Il résulte de ce qui précède que la décision du 10 septembre 2024 par laquelle le préfet de la Seine-Saint-Denis a rejeté la demande de certificat de résidence de M. A... doit être annulée, sans qu’il soit besoin d’examiner les autres moyens de la requête dirigés contre cette décision. Il y a lieu, par voie de conséquence, d’annuler les décisions du même jour par lesquelles le préfet a obligé l’intéressé à quitter le territoire français dans un délai de trente jours et a fixé le pays à destination duquel il sera éloigné.

L’exécution du présent jugement implique seulement, eu égard au motif sur lequel il se fonde, que le préfet territorialement compétent réexamine la situation de M. A..., lui délivre, jusqu’à ce qu’il soit statué sur sa situation, un récépissé de demande de titre de séjour et, enfin, procède à l’effacement de son signalement aux fins de non-admission dans le système d’information Schengen.

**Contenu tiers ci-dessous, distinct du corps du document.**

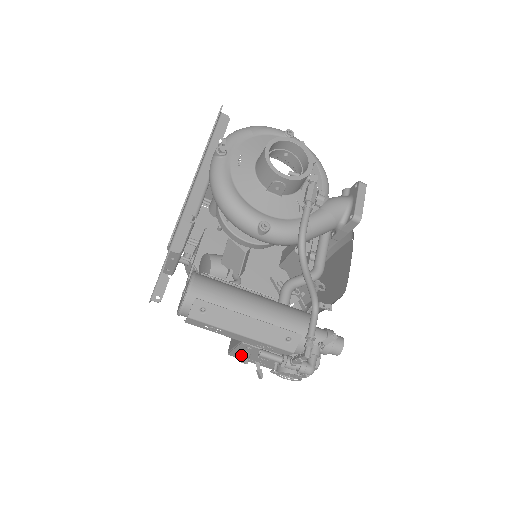
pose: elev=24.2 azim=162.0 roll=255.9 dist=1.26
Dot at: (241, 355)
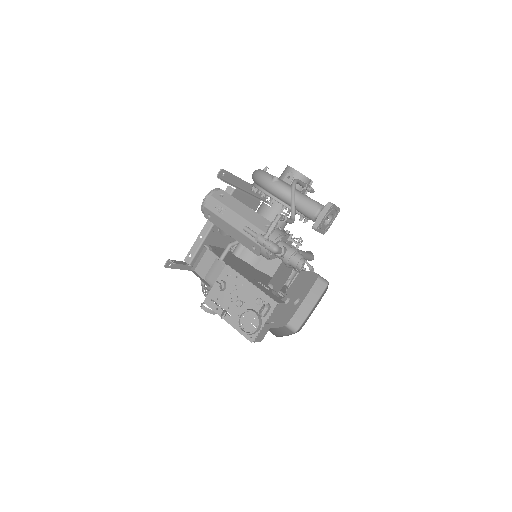
Dot at: (220, 280)
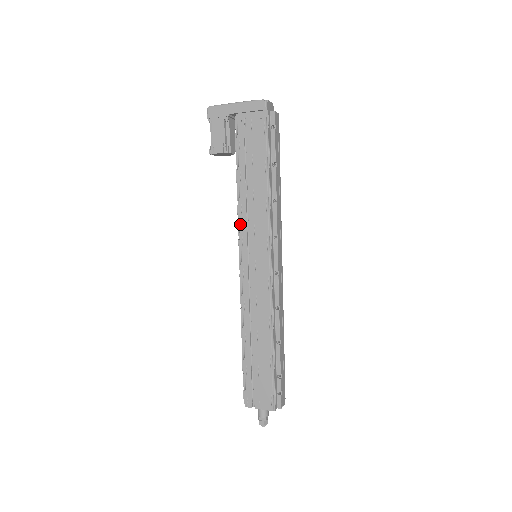
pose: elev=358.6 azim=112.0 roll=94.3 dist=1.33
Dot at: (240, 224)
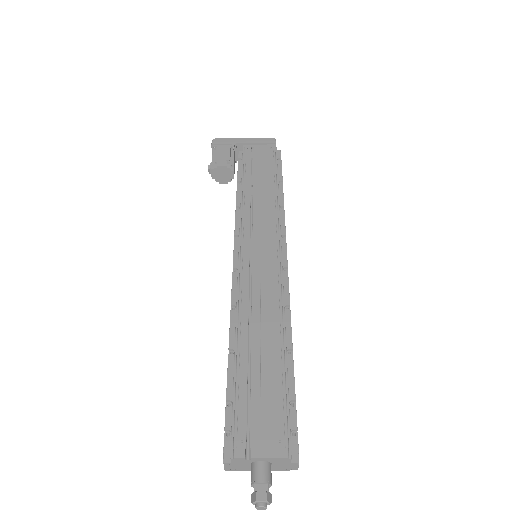
Dot at: (241, 218)
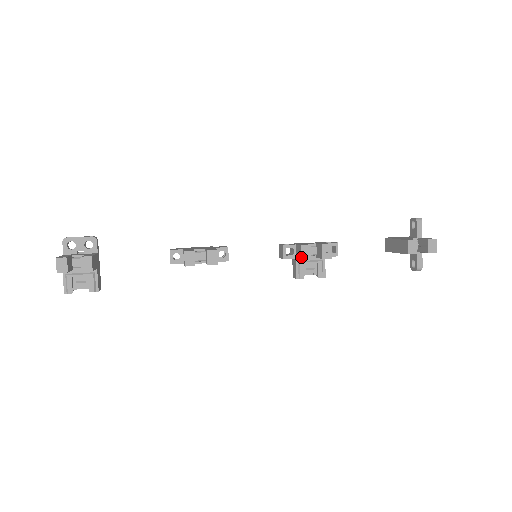
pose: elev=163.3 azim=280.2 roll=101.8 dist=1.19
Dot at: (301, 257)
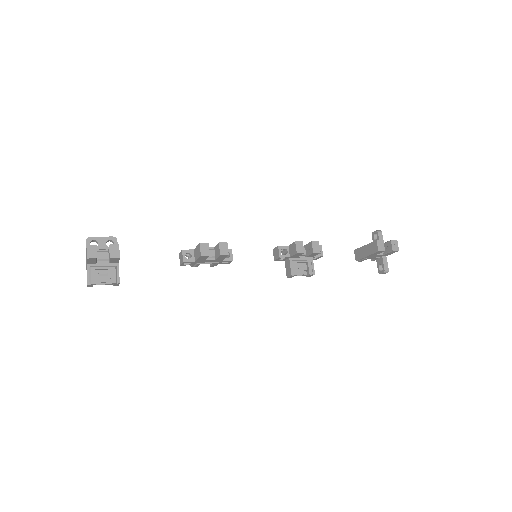
Dot at: (296, 251)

Il y a lieu d’enjoindre à cette autorité de procéder à ce réexamen dans le délai de trois mois à compter de la notification du présent jugement et de mettre fin sans délai à son signalement aux fins de non-admission dans le système d’information Schengen, sans qu’il soit besoin d’assortir cette mesure de l’astreinte demandée.

Dans les circonstances de l’espèce, il n’y a pas lieu de mettre à la charge de l’Etat la somme demandée par le requérant au titre de l’article L. 761-1 du code de justice administrative.


D E C I D E :


Article 1er : L’arrêté du 10 septembre 2024 du préfet de la Seine-Saint-Denis est annulé.

Article 2 : Il est enjoint au préfet territorialement compétent, d’une part, de réexaminer la situation de M. A... dans un délai de trois mois à compter de la notification du présent jugement et lui délivrer, jusqu’à ce qu’il soit statué sur sa situation, un récépissé de demande de titre de séjour et, d’autre part, de procéder sans délai à l’effacement de son signalement aux fins de non-admission dans le système d’information Schengen.

Article 3 : Le surplus des conclusions de la requête est rejeté.

Article 4 : Le présent jugement sera notifié à M. B... A... et au préfet de la Seine-Saint-Denis.

Délibéré après l'audience du 22 octobre 2025, à laquelle siégeaient :
- M. Gauchard, président,
- M. Löns, premier conseiller,
- M. Guiral, premier conseiller.

Rendu public par mise à disposition au greffe le 12 novembre 2025.

Le rapporteur,



S. Guiral
Le président,



L. Gauchard

La greffière,



S. Jarrin


La République mande et ordonne au préfet de la Seine-Saint-Denis en ce qui le concerne, ou à tous commissaires de justice à ce requis en ce qui concerne les voies de droit commun contre les parties privées, de pourvoir à l’exécution de la présente décision.